## Task directions:
Copy each line of the material below that includes the string "click".

## Data excerpts:
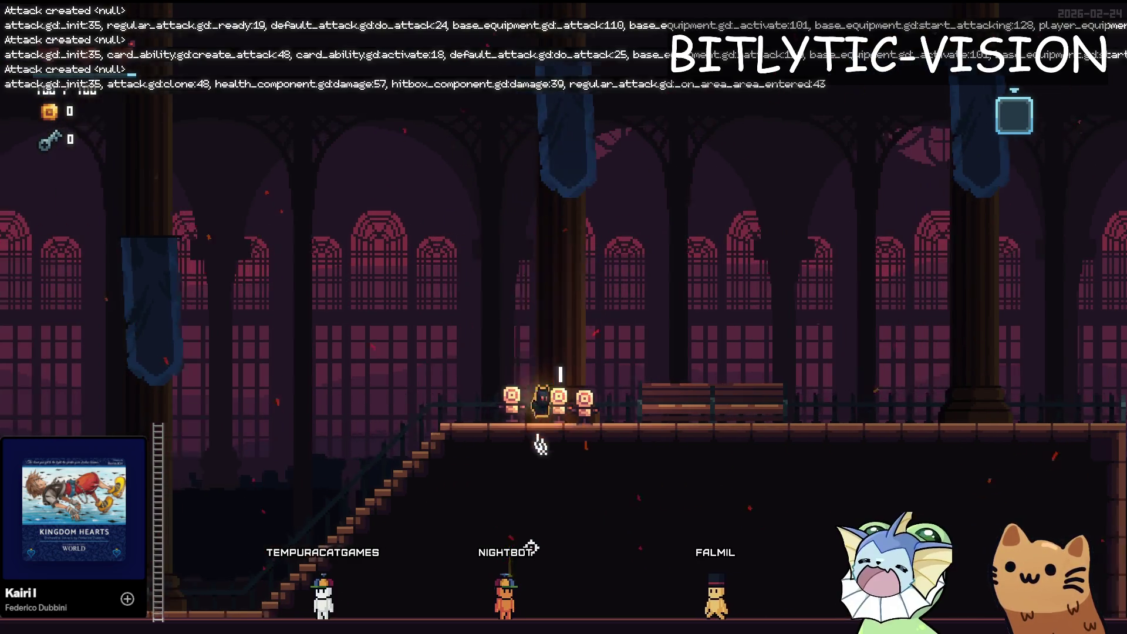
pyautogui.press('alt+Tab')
---
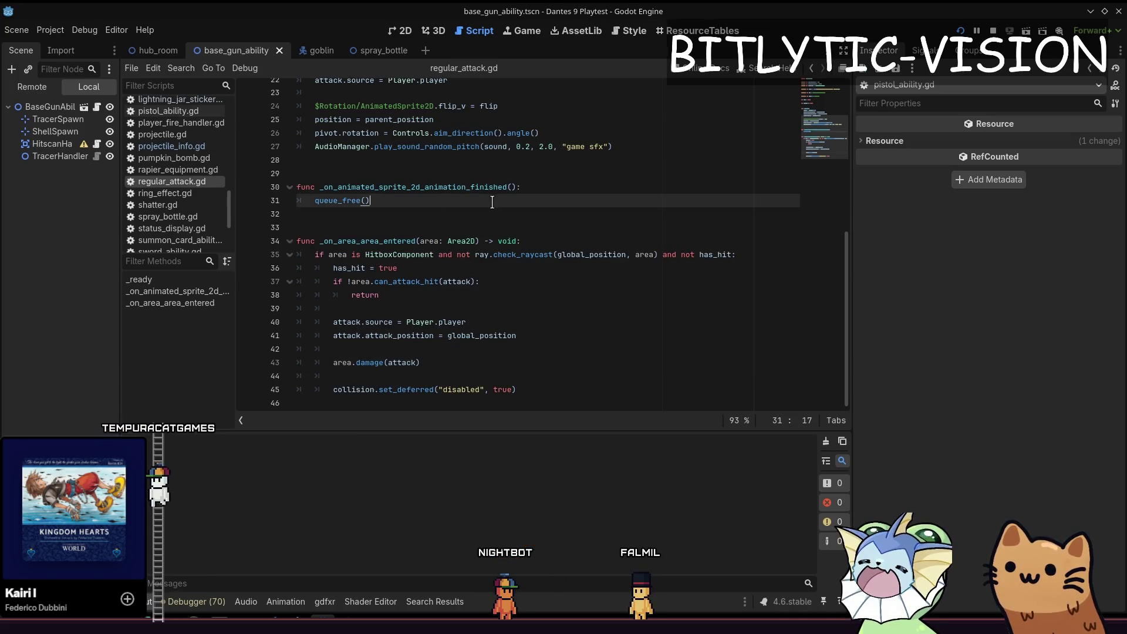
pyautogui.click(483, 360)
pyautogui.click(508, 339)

## Problem solution:
pyautogui.click(483, 360)
pyautogui.click(508, 339)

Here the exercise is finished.